Jewels in the Crown
Tuesday 25 April, 14.15 - 16.15
Professor Lucy Wedderburn
Paediatric Rheumatologist at UCL (Institute of Child Health)
Consultant at Great Ormond Street Hospital (GOSH)
Prof Lucy Wedderburn trained in Cambridge and then London in Immunology and Rheumatology and then spent time training in science in the University of Stanford, USA, before returning to University College London (UCL) and GOSH on a Wellcome Trust Fellowship. She was appointed as a Professor at UCL in 2010.
Heberden Round
Tuesday 25 April, 16.30 - 17.30
Professor Christopher Denton PhD FRCP
Royal Free Hospital and UCL Division of Medicine, London, UK
Professor Chris Denton studied medicine at Guy’s Hospital in London and obtained a PhD from University College London and trained in connective tissue diseases in London. Following a Wellcome Trust Advanced Fellowship in molecular genetics at the M.D. Anderson Cancer Center in Houston, USA he was an Arthritis Research UK Senior Clinical Research Fellow 2000-2010. He has published extensively on laboratory and clinical aspects of connective tissue disease and pulmonary hypertension.

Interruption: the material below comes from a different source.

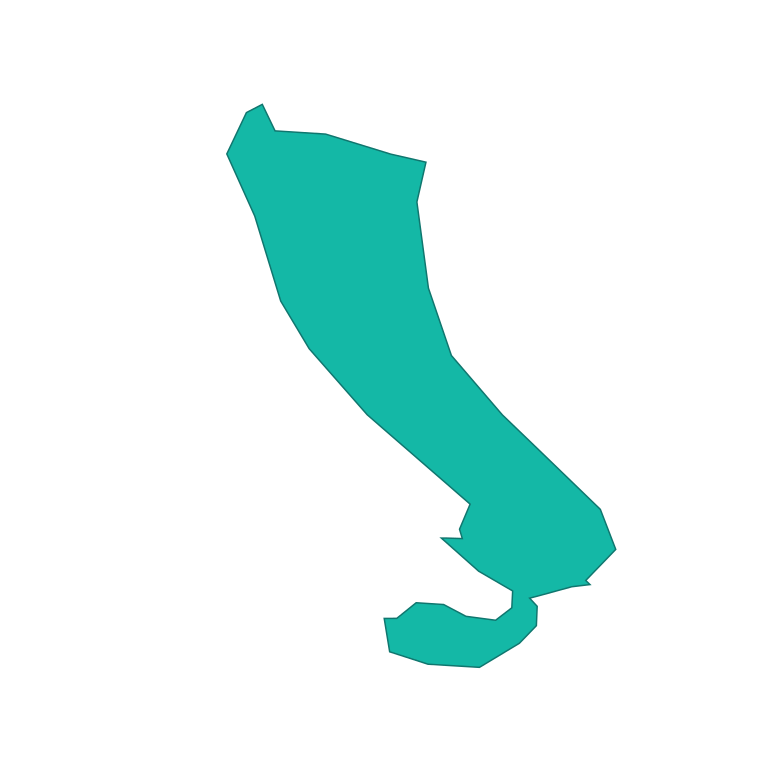 map outline of Butel (orthographic projection), rotated 314°
{"feature_id": "MKD-2921", "entity_name": "Butel", "entity_type": "Municipality", "adm_level": 1, "iso_a3": "MKD", "parent_name": "North Macedonia", "parent_adm1": "", "projection": "orthographic", "projection_center": [21.441, 42.07], "detail": "fine", "context": "isolated", "style": "filled", "palette": "teal", "viewbox_px": 768, "rotation_deg": 314, "n_neighbors": 0, "source": "natural_earth", "source_scale": "10m", "svg_char_len": 710}
<svg xmlns="http://www.w3.org/2000/svg" viewBox="0 0 768 768"><g transform="rotate(314 384 384)"><path d="M313.0,532.3L316.3,535.7L327.2,547.7L332.0,539.2L357.4,529.4L350.2,393.3L357.4,305.7L371.9,252.1L415.0,174.4L440.3,111.1L483.7,96.5L500.6,102.2L490.4,129.8L523.2,168.4L554.0,229.1L572.7,260.1L537.8,281.2L483.8,349.4L451.3,412.7L444.0,490.5L444.1,534.3L444.1,573.2L444.1,626.7L426.0,665.6L382.8,665.6L382.8,671.5L368.6,659.9L338.1,641.8L331.1,637.5L330.5,648.6L316.0,661.5L291.6,661.5L246.5,649.5L213.0,610.3L195.3,574.1L215.5,547.0L224.3,556.0L249.0,559.1L266.8,580.1L273.8,604.3L291.6,628.4L311.8,631.4L324.5,620.3L315.1,582.2L313.0,532.3Z" fill="#14b8a6" stroke="#0f766e" stroke-width="1.5"/></g></svg>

He leads a large clinical programme in scleroderma at the Royal Free Hospital and co-ordinates multidisciplinary care for more than 1400 patients. He was previously chair of BSR's Heberden Committee and currently chairs the UK Scleroderma Study Group (UKSSG).
Heberden Oration
Wednesday 26 April, 16.30 - 17.30
Professor Christopher Buckley
Director Birmingham NIHR Clinical Research Facility
Arthritis Research UK Professor of Rheumatology
Centre for Translational Inflammation Research
College of Medical & Dental Sciences
University of Birmingham Research Laboratories Queen Elizabeth Hospital Birmingham
Professor Chris Buckley obtained his first degree in Biochemistry from the University of Oxford (1985) with subsequent undergraduate training in Medicine MBBS at the Royal Free Hospital, London (1990). His postgraduate medical training was in General Medicine and Rheumatology at the Hammersmith Hospital, London (Professors Mark Walport and Dorian Haskard), and John Radcliffe Hospital, Oxford. He obtained a DPhil (arising from a Wellcome Clinical Training Fellowship with Professor John Bell and Dr David Simmons at the Institute Molecular Medicine, Oxford. In 1996, funded by a Wellcome Clinician Scientist Fellowship, he joined the Department of Rheumatology in Birmingham. In 2001 he was awarded an MRC Senior Clinical Fellowship and in 2002 became Arthritis Research UK Professor of Rheumatology. In 2012 he was appointed Director of the Birmingham NIHR Clinical Research Facility.
Droitwich Lecture
Wednesday 26 April, 11.30 - 12.30
Professor Candy McCabe PhD RGN
Florence Nightingale Foundation Chair in Clinical Nursing Practice Research
University of the West of England, Bristol
& Royal United Hospitals NHS Foundation Trust, Royal National Hospital for
Rheumatic Diseases
Professor Candy McCabe is the Florence Nightingale Foundation Chair in Clinical Nursing Practice Research at the University of the West of England, Bristol and the Royal United Hospitals NHS Foundation Trust, Bath UK. She trained as a nurse at St. Thomas’ Hospital, London and after working in a variety of specialties including ward based and research work she moved to the Royal National Hospital for Rheumatic Diseases (RNHRD), Bath in the mid- 90’s. Since this time her research and clinical interests directly relate to increasing our understanding of the mechanisms and potential therapies for those with chronic unexplained pain, particularly that of Complex Regional Pain Syndrome (CRPS) and other Rheumatology and neuropathic pain conditions. She leads a multi-disciplinary Clinical Research team that provides national services for those with CRPS and for those suffering with late effects from radiotherapy following treatment for breast cancer.The central core of her research is focused on the relationship between the sensory and motor systems and pain; what part they may play in the development and perpetuation of pain; and how they can be modified to relieve pain. Candy was awarded an NIHR Career Development Fellowship in 2009 to pursue this research whilst retaining her part-time clinical practice as a Consultant Nurse. She moved to the University of the West of England in April 2010 to take up a Chair in Nursing and Pain Sciences, and was made a Florence Nightingale Foundation Chair in January 2015. Candy is a member of a number of national and international committees in the specialties of rheumatology and pain, including the BSR guidelines committee for pain, co-founder and Chair of the CRPS UK Clinical Research Network, and Chair of the Scientific committee for the International Research Consortium for CRPS. She is the immediate past-Chair of the International Association for the Study of Pain Special Interest Group for CRPS, and a past-member of the British Pain Society Scientific Committee. She is a past president of the British Health Professionals in Rheumatology and was awarded the Kris Kumar Honoured Lecture Award by the Canadian Neuromodulation Society in 2012.